People who design explosive detection devices may have something to learn from their canine counterparts, according to Matthew Staymates, a mechanical engineer and fluid dynamicist at the National Institute of Standards and Technology (NIST).
Over the past few years, Staymates and his colleagues have been researching ways to improve explosive detection. Staymates turned to detection officials’ partners, namely dogs, for ideas. He said the way dogs inhale and exhale could provide an aerodynamic clue for how to model detection devices in the future. Detection devices, such as the ones used at airports, use wand-like tubes that suck in air through a little hole. The devices feed that air into an analyzer. Suspicious chemicals go undetected unless the vacuum-like device scans directly over it.
Dog noses, on the other hand, can cover a larger swath of area in less time. Staymates explained that dogs can propel air jets away from them, and then pull other jets of air toward them as they inhale. Dogs’ “aerodynamic reach” pulls odorants toward them, enabling the animals to cover more ground than human detectors.
“We don’t do it the way a dog does it,” Staymates said. “A dog is an active sampling system, and pulls new vapor toward itself. There are lessons from learning what a dog is doing.”
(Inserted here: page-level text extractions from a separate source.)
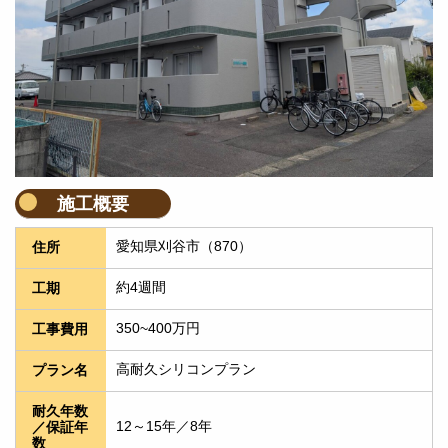
施工概要
愛知県刈谷市（870）
住所
約4週間
工期
350~400万円
工事費用
高耐久シリコンプラン
プラン名
耐久年数
12～15年／8年
／保証年
数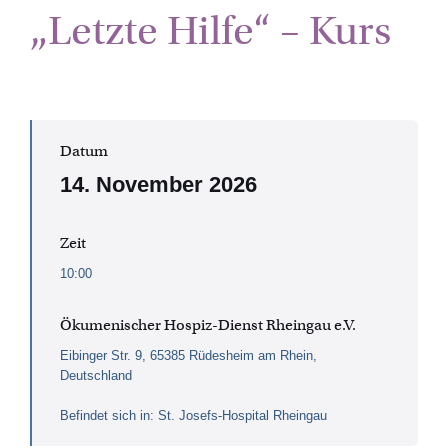
„Letzte Hilfe“ – Kurs
Datum
14. November 2026
Zeit
10:00
Ökumenischer Hospiz-Dienst Rheingau e.V.
Eibinger Str. 9, 65385 Rüdesheim am Rhein,
Deutschland
Befindet sich in: St. Josefs-Hospital Rheingau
To test the effects of a dog’s aerodynamic reach, Staymates decided to replicate one. He used a 3-D printer to create a plastic dog nose based on a female Labrador retriever’s snout. The lifelike plastic nose, which resembles a mask, cost less than $5 to make. Staymates and his team retrofitted their model nose to a commercial vapor detector and used schlieren imaging, an aeronautical engineering technique used to view the flow of air around objects, to confirm that their false nose functions much like a real dog’s.
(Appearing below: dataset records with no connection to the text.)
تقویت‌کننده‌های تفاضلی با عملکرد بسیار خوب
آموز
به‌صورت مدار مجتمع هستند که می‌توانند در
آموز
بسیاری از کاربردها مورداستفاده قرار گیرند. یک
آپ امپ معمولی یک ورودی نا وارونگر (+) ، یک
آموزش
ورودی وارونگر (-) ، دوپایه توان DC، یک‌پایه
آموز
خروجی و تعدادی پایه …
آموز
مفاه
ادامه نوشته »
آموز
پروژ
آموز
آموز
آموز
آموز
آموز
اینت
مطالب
Staymates and his team tested the air-sampling performance of their creation, which “actively sniffs” like a dog, to a trace detection device that relies on continuous suction. Trace detection refers to picking up small, non-visible remnants of a substance. Using a mass spectrometer, Staymates found the sniffing artificial dog nose was four times better 3.9 inches away from the vapor source and 18 times better at a stand-off distance of 7.9 inches.
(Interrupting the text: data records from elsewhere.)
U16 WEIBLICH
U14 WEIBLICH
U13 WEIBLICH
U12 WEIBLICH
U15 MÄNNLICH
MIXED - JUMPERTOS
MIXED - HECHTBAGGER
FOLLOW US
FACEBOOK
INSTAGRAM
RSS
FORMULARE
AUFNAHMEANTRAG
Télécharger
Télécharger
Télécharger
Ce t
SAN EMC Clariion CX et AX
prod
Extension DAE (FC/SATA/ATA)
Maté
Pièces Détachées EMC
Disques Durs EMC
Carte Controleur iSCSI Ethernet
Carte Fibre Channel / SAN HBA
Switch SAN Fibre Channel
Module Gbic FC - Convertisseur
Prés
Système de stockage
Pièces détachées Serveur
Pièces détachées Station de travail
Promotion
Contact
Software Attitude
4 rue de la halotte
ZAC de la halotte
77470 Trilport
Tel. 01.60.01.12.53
While the dog nose model gave Staymates a clue as to how aerodynamics could shape future detection devices, he stated he still does not know how that technology will physically manifest in the future.
“We’re not going to replace the real dog. But they get tired and cranky and hungry,” Staymates said. “I don’t envision the next generation of devices will look like dog nostrils. The relevant thing is the holes for the air. I see this working well in the world of trace detection.”